TAYSIDE Buses, the last remaining employee-owned bus company in Scotland, is to be sold to one of the big bus groups, writes Douglas Harrison. My memory took me back to a November 1988 meeting between the STUC and Lord James Douglas Hamilton in old St Andrews House. The Government had decided to privatise the Scottish Bus Group, which provided most bus services in Scotland outside the four main cities. The STUC opposed privatisation, but, recognising the reality it would happen, sought a meeting with Lord James to maximise protection for the industry, its workers, and its passengers.

We put to Lord James the case that the Scottish Office should give an inside track to bids including employee ownership. To our surprise, Lord James appeared sympathetic.

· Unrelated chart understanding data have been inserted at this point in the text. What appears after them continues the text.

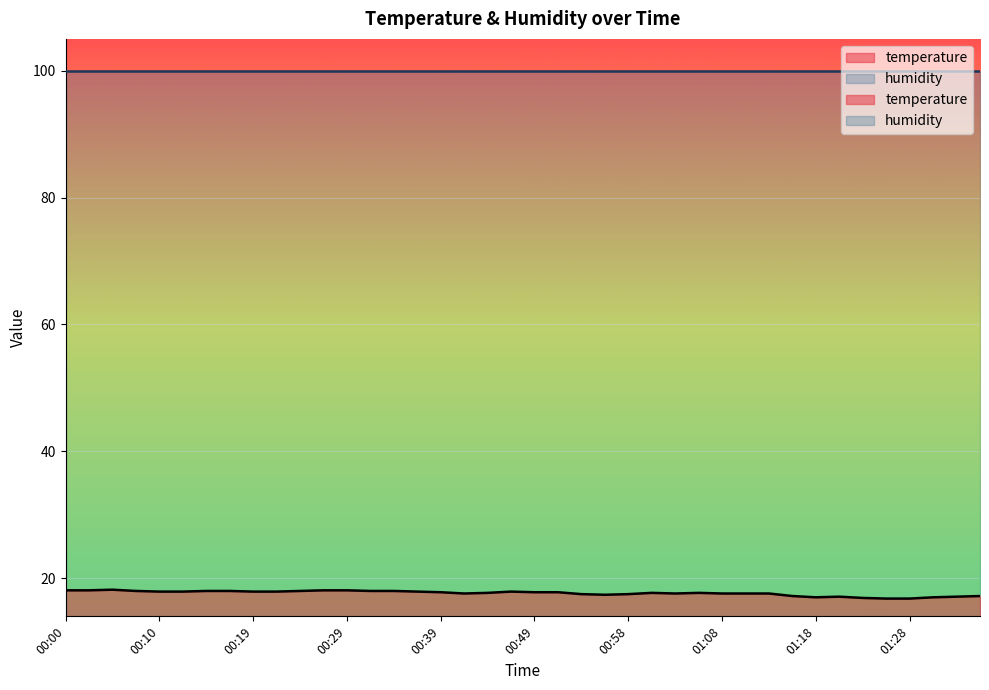

What is the ratio of the value at 01:18 to the value at 01:13?

1.0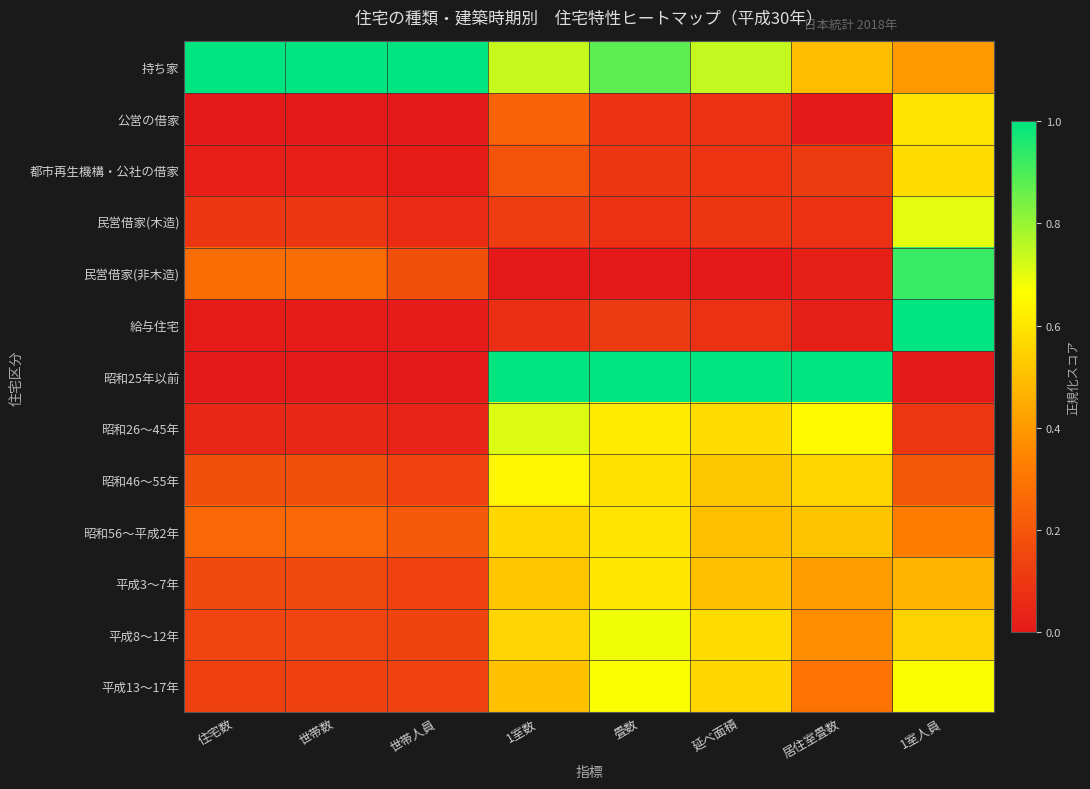

Reading left to right, transcribe all the data shown in this chart.

持ち家: 住宅数=1.0	世帯数=1.0	世帯人員=1.0	1室数=0.7	畳数=0.9	延べ面積=0.7	居住室畳数=0.5	1室人員=0.4
公営の借家: 住宅数=0.0	世帯数=0.0	世帯人員=0.0	1室数=0.2	畳数=0.1	延べ面積=0.1	居住室畳数=0.0	1室人員=0.6
都市再生機構・公社の借家: 住宅数=0.0	世帯数=0.0	世帯人員=0.0	1室数=0.2	畳数=0.1	延べ面積=0.1	居住室畳数=0.1	1室人員=0.6
民営借家(木造): 住宅数=0.1	世帯数=0.1	世帯人員=0.1	1室数=0.1	畳数=0.1	延べ面積=0.1	居住室畳数=0.1	1室人員=0.7
民営借家(非木造): 住宅数=0.3	世帯数=0.3	世帯人員=0.2	1室数=0.0	畳数=0.0	延べ面積=0.0	居住室畳数=0.0	1室人員=0.9
給与住宅: 住宅数=0.0	世帯数=0.0	世帯人員=0.0	1室数=0.1	畳数=0.1	延べ面積=0.1	居住室畳数=0.0	1室人員=1.0
昭和25年以前: 住宅数=0.0	世帯数=0.0	世帯人員=0.0	1室数=1.0	畳数=1.0	延べ面積=1.0	居住室畳数=1.0	1室人員=0.0
昭和26～45年: 住宅数=0.0	世帯数=0.0	世帯人員=0.0	1室数=0.7	畳数=0.6	延べ面積=0.6	居住室畳数=0.6	1室人員=0.1
昭和46～55年: 住宅数=0.2	世帯数=0.2	世帯人員=0.1	1室数=0.6	畳数=0.6	延べ面積=0.5	居住室畳数=0.6	1室人員=0.2
昭和56～平成2年: 住宅数=0.3	世帯数=0.3	世帯人員=0.2	1室数=0.6	畳数=0.6	延べ面積=0.5	居住室畳数=0.5	1室人員=0.3
平成3～7年: 住宅数=0.2	世帯数=0.2	世帯人員=0.1	1室数=0.5	畳数=0.6	延べ面積=0.5	居住室畳数=0.4	1室人員=0.5
平成8～12年: 住宅数=0.1	世帯数=0.1	世帯人員=0.1	1室数=0.6	畳数=0.7	延べ面積=0.6	居住室畳数=0.4	1室人員=0.5
平成13～17年: 住宅数=0.1	世帯数=0.1	世帯人員=0.1	1室数=0.5	畳数=0.7	延べ面積=0.6	居住室畳数=0.3	1室人員=0.7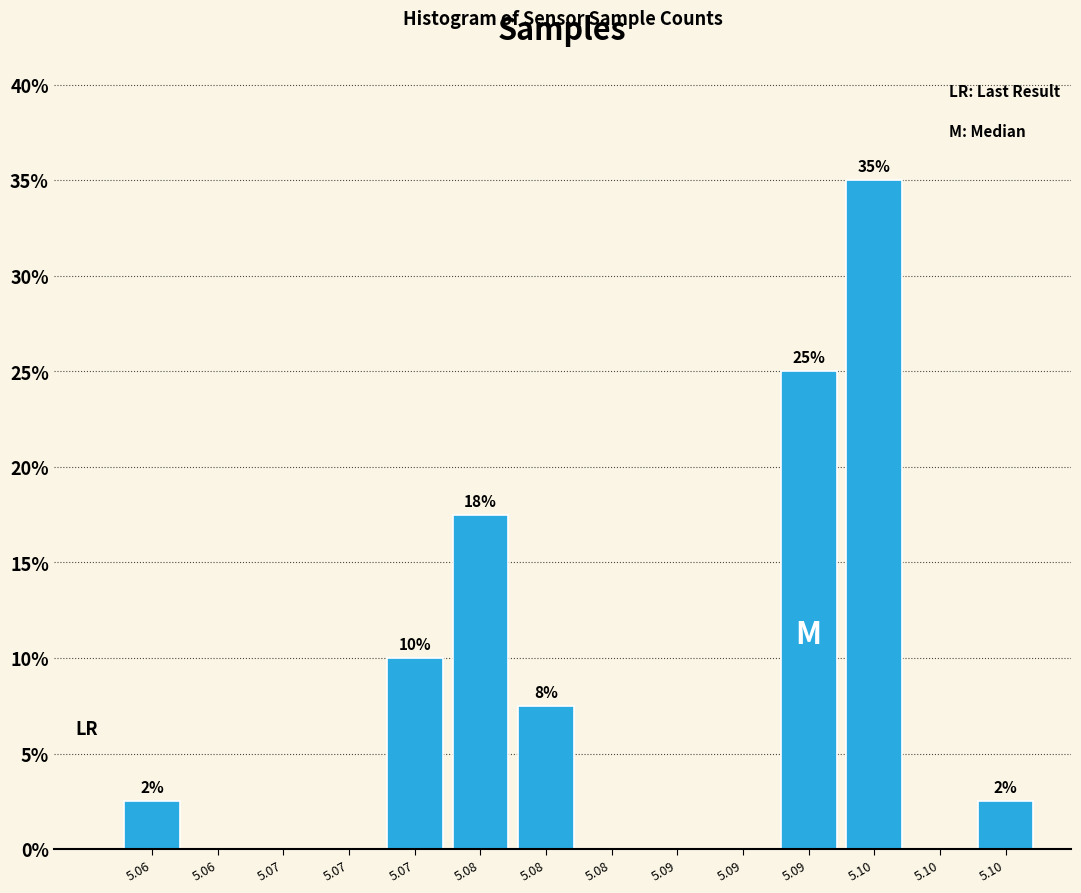

Are the bars horizontal?

No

To our even greater surprise, Lord James delivered. Of the 10 local companies into which the SBG had been divided, five (Lowland, Eastern, Kelvin Central, Western, and Clydesdale) went to management/employee buyouts, and a sixth (Midland), was bought by GRT, a management/employee-owned company. GRT had been sold to management and employees by Grampian Regional Council, and the same followed at Tayside, and Strathclyde. In the face of Government threats to force the four local government-owned bus companies into privatisation, Grampian, Tayside, and Strathclyde regions decided to jump, on their own terms, before being pushed.

The outcome of this process was that, by spring 1993, nine Scottish bus operations were owned by companies with a degree of employee shareholding. In 1993 there were more than 8500 buses in service in Scotland. About 3300 belonged to the nine companies with employee shareholdings. But when Tayside is sold (probably at the end of this year) this 39% employee ownership will have declined to zero. So what has happened to employee shareholding in the Scottish bus industry?

There are two elements to the answer: the political culture of Scotland's trades unions; and huge financial windfalls for shareholders as the British bus industry has become dominated by a handful of giants.

The trades union movement in Britain has never been interested in employee ownership as a political objective. EU statistics in 1989 showed that in Spain, over 200,000 people were in 13,100 worker co-operatives, and in Italy nearly 400,000 were in 20,800 co-ops.

I am sure the strong syndicalist tradition in Spanish and Italian trades unions has had a great deal to do with this. In Britain, by contrast, unions have tended to turn to employee ownership only as a last resort. The Scottish Daily News, printed for a few months in 1975 in the building now occupied by The Herald, was a sorry example.

The Scottish employee-owned bus companies also fall into this category. When they were being privatised the union leaderships, and most of their members, would have preferred the companies remained in public ownership. Employee ownership came a poor second choice. Employee ownership works best when the owners tackle the business with enthusiasm and commitment. While such a commitment existed in some companies, including Kelvin Central, it was a minority interest in Strathclyde Buses and elsewhere.

So, as the large bus groups like Stagecoach started to sniff around the employee buyouts, the fact that the value of most bus-workers' shareholdings had increased significantly was decisive. In Strathclyde Buses, worker shareholders who had hung on to the #300 worth of shares they bought in 1993, saw it become over #30,000 when FirstBus bought SB Holdings earlier this year. For most busworkers, #30,000 is a fortune. Whilst the sale of other companies did not bring such huge windfalls, it is hardly surprising the employee-owned sector of the industry has disappeared.

Nobody should have been surprised by the turbulent decade from which the industry is emerging. Those who remembered the thirties knew what was coming. Then, a highly-competitive market turned into an industry dominated by three or four giants. In the past decade, history has repeated itself.

Despite becoming a battle-scarred political realist over the past decade, I will still shed a tear when the Tayside workers sell out to one of the giants. Employee ownership remains to my mind the most just and equitable way to organise things. It is unfortunate, if inevitable, that it has not worked in the Scottish bus industry.

n Douglas Harrison is an economic development consultant with experience in transport, and employee ownership. He was Assistant Secretary of the STUC 1976-1990. He is also a non-executive director of SB Holdings, (Strathclyde Buses), originally nominated by the employee shareholders to represent their interests.